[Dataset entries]
##########

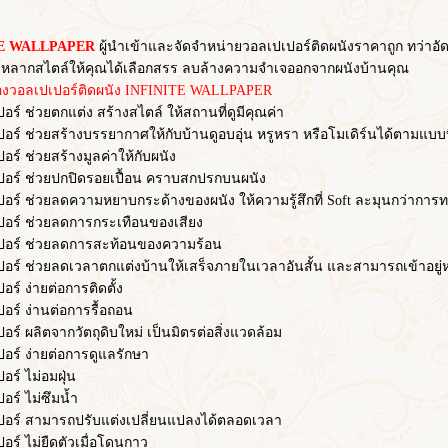
 WALLPAPER
ผู้นำเข้าและจัดจำหน่ายวอลเปเปอร์ติดผนังราคาถูก ทว่าอัดแ
หลากสไตล์ให้คุณได้เลือกสรร ลบล้างความจำเจออกจากผนังบ้านคุณ
อลเปเปอร์ติดผนัง INFINITE WALLPAPER
ช่วยตกแต่ง สร้างสไตล์ ให้สถานที่ดูมีคุณค่า
ช่วยสร้างบรรยากาศให้กับบ้านดูอบอุ่น หรูหรา หรือโมเดิร์นได้ตามแบบท
ช่วยสร้างมูลค่าให้กับผนัง
 ช่วยปกปิดรอยเปื้อน คราบสกปรกบนผนัง
ช่วยลดความหยาบกระด้างของผนัง ให้ความรู้สึกที่ Soft ละมุนกว่าการทา
์ ช่วยลดการกระเทือนของเสียง
์ ช่วยลดการสะท้อนของความร้อน
ช่วยลดเวลาตกแต่งบ้านให้เสร็จภายในเวลาอันสั้น และสามารถเข้าอยู่หร
 ง่ายต่อการติดตั้ง
 ง่านต่อการรื้อถอน
ผลิตจากวัตถุดิบใหม่ เป็นมิตรต่อสิ่งแวดล้อม
 ง่ายต่อการดูแลรักษา
 ไม่อมฝุ่น
์ ไม่ซึมน้ำ
 สามารถปรับแต่งเปลี่ยนแปลงได้ตลอดเวลา
 ไม่ยืดตัวเมื่อโดนกาว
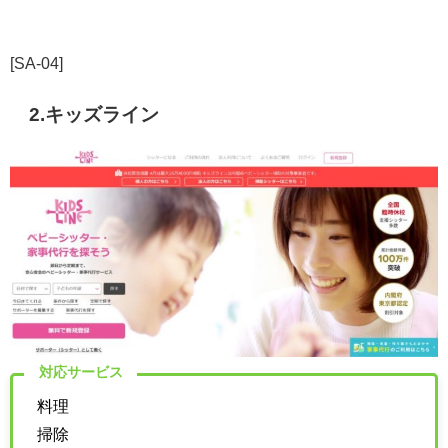
[SA-04]
2.キッズライン
対応サービス
料理
掃除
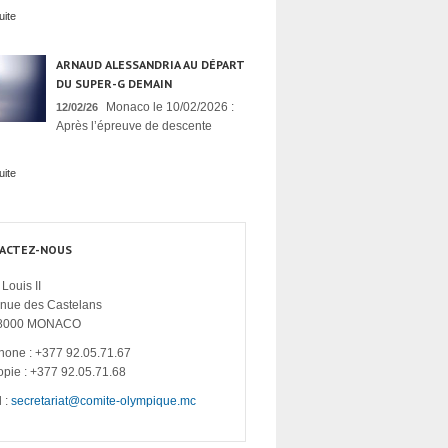
uite
ARNAUD ALESSANDRIA AU DÉPART
DU SUPER-G DEMAIN
Monaco le 10/02/2026 :
12/02/26
Après l’épreuve de descente
uite
ACTEZ-NOUS
Louis II
enue des Castelans
8000 MONACO
hone : +377 92.05.71.67
opie : +377 92.05.71.68
 :
secretariat@comite-olympique.mc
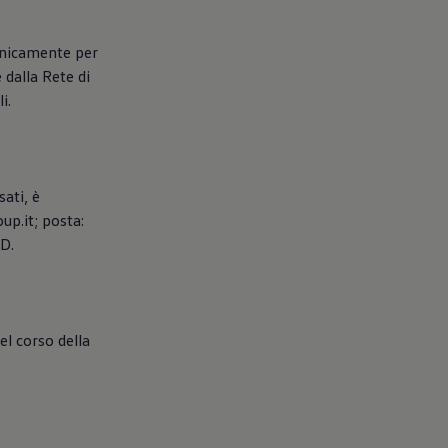
ronicamente per
 dalla Rete di
i.
sati, è
up.it; posta:
PD.
el corso della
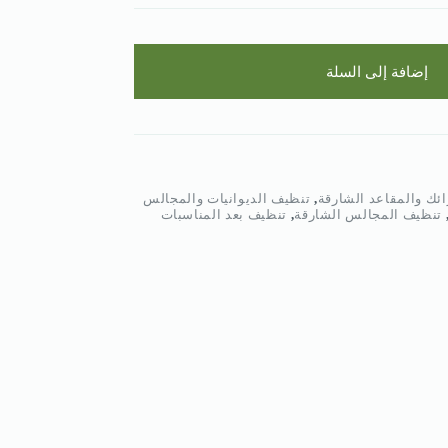
إضافة إلى السلة
ائك والمقاعد الشارقة
,
تنظيف الديوانيات والمجالس
تنظيف المجالس الشارقة
,
تنظيف بعد المناسبات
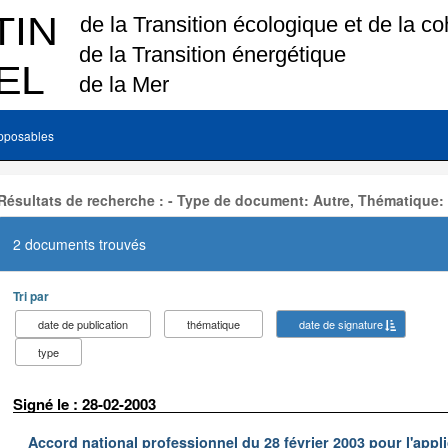
pposables
Résultats de recherche : - Type de document: Autre, Thématique:
2 documents trouvés
Tri par
date de publication
thématique
date de signature
type
Signé le : 28-02-2003
Accord national professionnel du 28 février 2003 pour l'appl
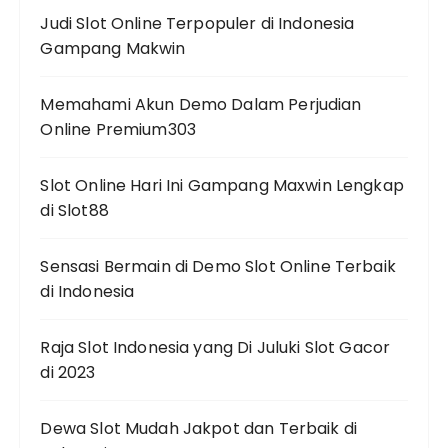
Judi Slot Online Terpopuler di Indonesia
Gampang Makwin
Memahami Akun Demo Dalam Perjudian
Online Premium303
Slot Online Hari Ini Gampang Maxwin Lengkap
di Slot88
Sensasi Bermain di Demo Slot Online Terbaik
di Indonesia
Raja Slot Indonesia yang Di Juluki Slot Gacor
di 2023
Dewa Slot Mudah Jakpot dan Terbaik di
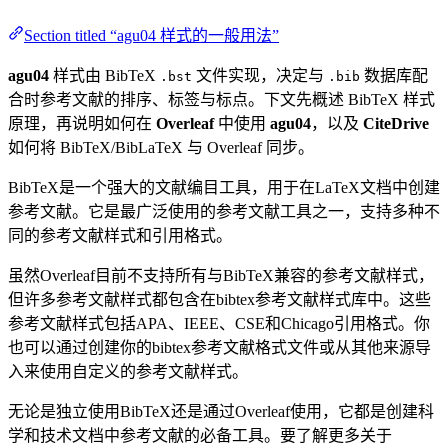
Section titled “agu04 样式的一般用法”
agu04
样式由 BibTeX
文件实现，决定与
数据库配
.bst
.bib
合时参考文献的排序、标签与标点。下文先概述 BibTeX 样式
原理，再说明如何在
Overleaf
中使用
agu04
，以及
CiteDrive
如何将 BibTeX/BibLaTeX 与 Overleaf 同步。
BibTeX是一个强大的文献编目工具，用于在LaTeX文档中创建
参考文献。它是最广泛使用的参考文献工具之一，支持多种不
同的参考文献样式和引用格式。
虽然Overleaf目前不支持所有与BibTeX兼容的参考文献样式，
但许多参考文献样式都包含在bibtex参考文献样式库中。这些
参考文献样式包括APA、IEEE、CSE和Chicago引用格式。你
也可以通过创建你的bibtex参考文献格式文件或从其他来源导
入来使用自定义的参考文献样式。
无论是独立使用BibTeX还是通过Overleaf使用，它都是创建科
学和技术文档中参考文献的必备工具。要了解更多关于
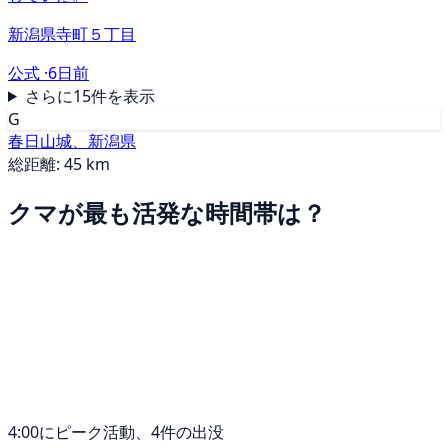
新潟県寺町５丁目
公式 ·
6日前
さらに15件を表示
G
春日山城、新潟県
総距離: 45 km
クマが最も活発な時間帯は？
4:00にピーク活動、4件の出没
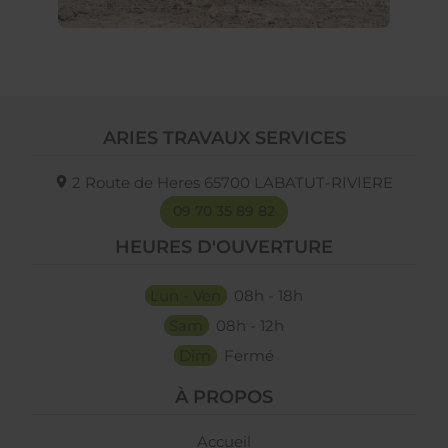
ARIES TRAVAUX SERVICES
2 Route de Heres
65700
LABATUT-RIVIERE
09 70 35 89 82
HEURES D'OUVERTURE
Lun - Ven
08h - 18h
Sam
08h - 12h
Dim
Fermé
À PROPOS
Accueil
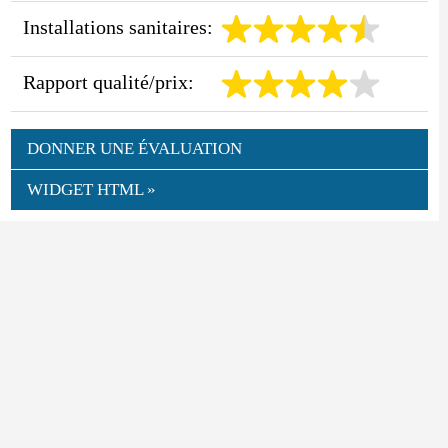
Installations sanitaires:
Rapport qualité/prix:
DONNER UNE ÉVALUATION
WIDGET HTML »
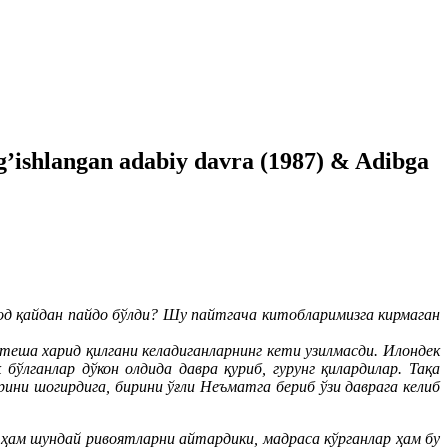
g’ishlangan adabiy davra (1987) & Adibga
од қайдан пайдо бўлди? Шу пайтгача китобларимизга кирмаган
теша харид қилгани келадиганларнинг кети узилмасди. Илондек
бўлганлар дўкон олдида давра қуриб, гурунг қилардилар. Тақа
ини шогирдига, бирини ўғли Неъматга бериб ўзи даврага келиб
 ҳам шундай ривоятларни айтардики, мадраса кўрганлар ҳам бу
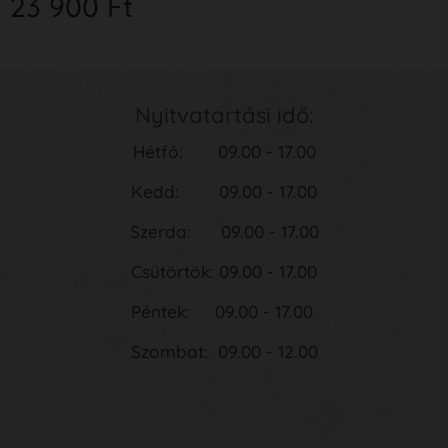
23 900
Ft
Nyitvatartási idő:
Hétfő: 09.00 - 17.00
Kedd: 09.00 - 17.00
Szerda: 09.00 - 17.00
Csütörtök: 09.00 - 17.00
Péntek: 09.00 - 17.00
Szombat: 09.00 - 12.00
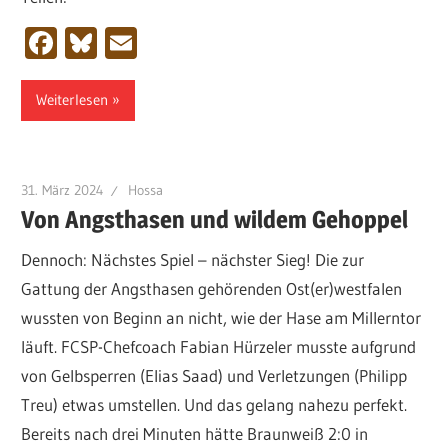
Facebook
Bluesky
Email
Weiterlesen
31. März 2024
Hossa
Von Angsthasen und wildem Gehoppel
Dennoch: Nächstes Spiel – nächster Sieg! Die zur
Gattung der Angsthasen gehörenden Ost(er)westfalen
wussten von Beginn an nicht, wie der Hase am Millerntor
läuft. FCSP-Chefcoach Fabian Hürzeler musste aufgrund
von Gelbsperren (Elias Saad) und Verletzungen (Philipp
Treu) etwas umstellen. Und das gelang nahezu perfekt.
Bereits nach drei Minuten hätte Braunweiß 2:0 in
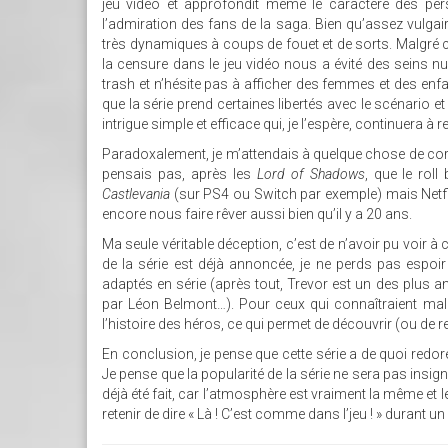
jeu vidéo et approfondit même le caractère des pers
l’admiration des fans de la saga. Bien qu’assez vulgai
très dynamiques à coups de fouet et de sorts. Malgré ce
la censure dans le jeu vidéo nous a évité des seins n
trash et n’hésite pas à afficher des femmes et des en
que la série prend certaines libertés avec le scénario e
intrigue simple et efficace qui, je l’espère, continuera à r
Paradoxalement, je m’attendais à quelque chose de cor
pensais pas, après les
Lord of Shadows
, que le roll
Castlevania
(sur PS4 ou Switch par exemple) mais Netf
encore nous faire rêver aussi bien qu’il y a 20 ans.
Ma seule véritable déception, c’est de n’avoir pu voir
de la série est déjà annoncée, je ne perds pas espoir
adaptés en série (après tout, Trevor est un des plus
par Léon Belmont…). Pour ceux qui connaîtraient ma
l’histoire des héros, ce qui permet de découvrir (ou de re
En conclusion, je pense que cette série a de quoi redor
Je pense que la popularité de la série ne sera pas insign
déjà été fait, car l’atmosphère est vraiment la même et
retenir de dire « Là ! C’est comme dans l’jeu ! » durant u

##########

### ACTION ITEM:
Swap "Castlevania" for "Symphony" everywhere it appears in the material and give the text back with nothing else changed. Leave the pictures out.

### EXERCISE ANSWER:
 WALLPAPER
ผู้นำเข้าและจัดจำหน่ายวอลเปเปอร์ติดผนังราคาถูก ทว่าอัดแ
หลากสไตล์ให้คุณได้เลือกสรร ลบล้างความจำเจออกจากผนังบ้านคุณ
อลเปเปอร์ติดผนัง INFINITE WALLPAPER
ช่วยตกแต่ง สร้างสไตล์ ให้สถานที่ดูมีคุณค่า
ช่วยสร้างบรรยากาศให้กับบ้านดูอบอุ่น หรูหรา หรือโมเดิร์นได้ตามแบบท
ช่วยสร้างมูลค่าให้กับผนัง
 ช่วยปกปิดรอยเปื้อน คราบสกปรกบนผนัง
ช่วยลดความหยาบกระด้างของผนัง ให้ความรู้สึกที่ Soft ละมุนกว่าการทา
์ ช่วยลดการกระเทือนของเสียง
์ ช่วยลดการสะท้อนของความร้อน
ช่วยลดเวลาตกแต่งบ้านให้เสร็จภายในเวลาอันสั้น และสามารถเข้าอยู่หร
 ง่ายต่อการติดตั้ง
 ง่านต่อการรื้อถอน
ผลิตจากวัตถุดิบใหม่ เป็นมิตรต่อสิ่งแวดล้อม
 ง่ายต่อการดูแลรักษา
 ไม่อมฝุ่น
์ ไม่ซึมน้ำ
 สามารถปรับแต่งเปลี่ยนแปลงได้ตลอดเวลา
 ไม่ยืดตัวเมื่อโดนกาว
[SA-04]
2.キッズライン
対応サービス
料理
掃除
uite
ARNAUD ALESSANDRIA AU DÉPART
DU SUPER-G DEMAIN
Monaco le 10/02/2026 :
12/02/26
Après l’épreuve de descente
uite
ACTEZ-NOUS
Louis II
enue des Castelans
8000 MONACO
hone : +377 92.05.71.67
opie : +377 92.05.71.68
 :
secretariat@comite-olympique.mc
ronicamente per
 dalla Rete di
i.
sati, è
up.it; posta:
PD.
el corso della
إضافة إلى السلة
ائك والمقاعد الشارقة
,
تنظيف الديوانيات والمجالس
تنظيف المجالس الشارقة
,
تنظيف بعد المناسبات
pposables
Résultats de recherche : - Type de document: Autre, Thématique:
2 documents trouvés
Tri par
date de publication
thématique
date de signature
type
Signé le : 28-02-2003
Accord national professionnel du 28 février 2003 pour l'appl
Judi Slot Online Terpopuler di Indonesia
Gampang Makwin
Memahami Akun Demo Dalam Perjudian
Online Premium303
Slot Online Hari Ini Gampang Maxwin Lengkap
di Slot88
Sensasi Bermain di Demo Slot Online Terbaik
di Indonesia
Raja Slot Indonesia yang Di Juluki Slot Gacor
di 2023
Dewa Slot Mudah Jakpot dan Terbaik di
Section titled “agu04 样式的一般用法”
agu04
样式由 BibTeX
文件实现，决定与
数据库配
.bst
.bib
合时参考文献的排序、标签与标点。下文先概述 BibTeX 样式
原理，再说明如何在
Overleaf
中使用
agu04
，以及
CiteDrive
如何将 BibTeX/BibLaTeX 与 Overleaf 同步。
BibTeX是一个强大的文献编目工具，用于在LaTeX文档中创建
参考文献。它是最广泛使用的参考文献工具之一，支持多种不
同的参考文献样式和引用格式。
虽然Overleaf目前不支持所有与BibTeX兼容的参考文献样式，
但许多参考文献样式都包含在bibtex参考文献样式库中。这些
参考文献样式包括APA、IEEE、CSE和Chicago引用格式。你
也可以通过创建你的bibtex参考文献格式文件或从其他来源导
入来使用自定义的参考文献样式。
无论是独立使用BibTeX还是通过Overleaf使用，它都是创建科
学和技术文档中参考文献的必备工具。要了解更多关于
新潟県寺町５丁目
公式 ·
6日前
さらに15件を表示
G
春日山城、新潟県
総距離: 45 km
クマが最も活発な時間帯は？
4:00にピーク活動、4件の出没
ARIES TRAVAUX SERVICES
2 Route de Heres
65700
LABATUT-RIVIERE
09 70 35 89 82
HEURES D'OUVERTURE
Lun - Ven
08h - 18h
Sam
08h - 12h
Dim
Fermé
À PROPOS
Accueil
Installations sanitaires:
Rapport qualité/prix:
DONNER UNE ÉVALUATION
WIDGET HTML »
g’ishlangan adabiy davra (1987) & Adibga
од қайдан пайдо бўлди? Шу пайтгача китобларимизга кирмаган
теша харид қилгани келадиганларнинг кети узилмасди. Илондек
бўлганлар дўкон олдида давра қуриб, гурунг қилардилар. Тақа
ини шогирдига, бирини ўғли Неъматга бериб ўзи даврага келиб
 ҳам шундай ривоятларни айтардики, мадраса кўрганлар ҳам бу
23 900
Ft
Nyitvatartási idő:
Hétfő: 09.00 - 17.00
Kedd: 09.00 - 17.00
Szerda: 09.00 - 17.00
Csütörtök: 09.00 - 17.00
Péntek: 09.00 - 17.00
Szombat: 09.00 - 12.00
Facebook
Bluesky
Email
Weiterlesen
31. März 2024
Hossa
Von Angsthasen und wildem Gehoppel
Dennoch: Nächstes Spiel – nächster Sieg! Die zur
Gattung der Angsthasen gehörenden Ost(er)westfalen
wussten von Beginn an nicht, wie der Hase am Millerntor
läuft. FCSP-Chefcoach Fabian Hürzeler musste aufgrund
von Gelbsperren (Elias Saad) und Verletzungen (Philipp
Treu) etwas umstellen. Und das gelang nahezu perfekt.
Bereits nach drei Minuten hätte Braunweiß 2:0 in
jeu vidéo et approfondit même le caractère des pers
l’admiration des fans de la saga. Bien qu’assez vulgai
très dynamiques à coups de fouet et de sorts. Malgré ce
la censure dans le jeu vidéo nous a évité des seins n
trash et n’hésite pas à afficher des femmes et des en
que la série prend certaines libertés avec le scénario e
intrigue simple et efficace qui, je l’espère, continuera à r
Paradoxalement, je m’attendais à quelque chose de cor
pensais pas, après les
Lord of Shadows
, que le roll
Symphony
(sur PS4 ou Switch par exemple) mais Netf
encore nous faire rêver aussi bien qu’il y a 20 ans.
Ma seule véritable déception, c’est de n’avoir pu voir
de la série est déjà annoncée, je ne perds pas espoir
adaptés en série (après tout, Trevor est un des plus
par Léon Belmont…). Pour ceux qui connaîtraient ma
l’histoire des héros, ce qui permet de découvrir (ou de re
En conclusion, je pense que cette série a de quoi redor
Je pense que la popularité de la série ne sera pas insign
déjà été fait, car l’atmosphère est vraiment la même et
retenir de dire « Là ! C’est comme dans l’jeu ! » durant u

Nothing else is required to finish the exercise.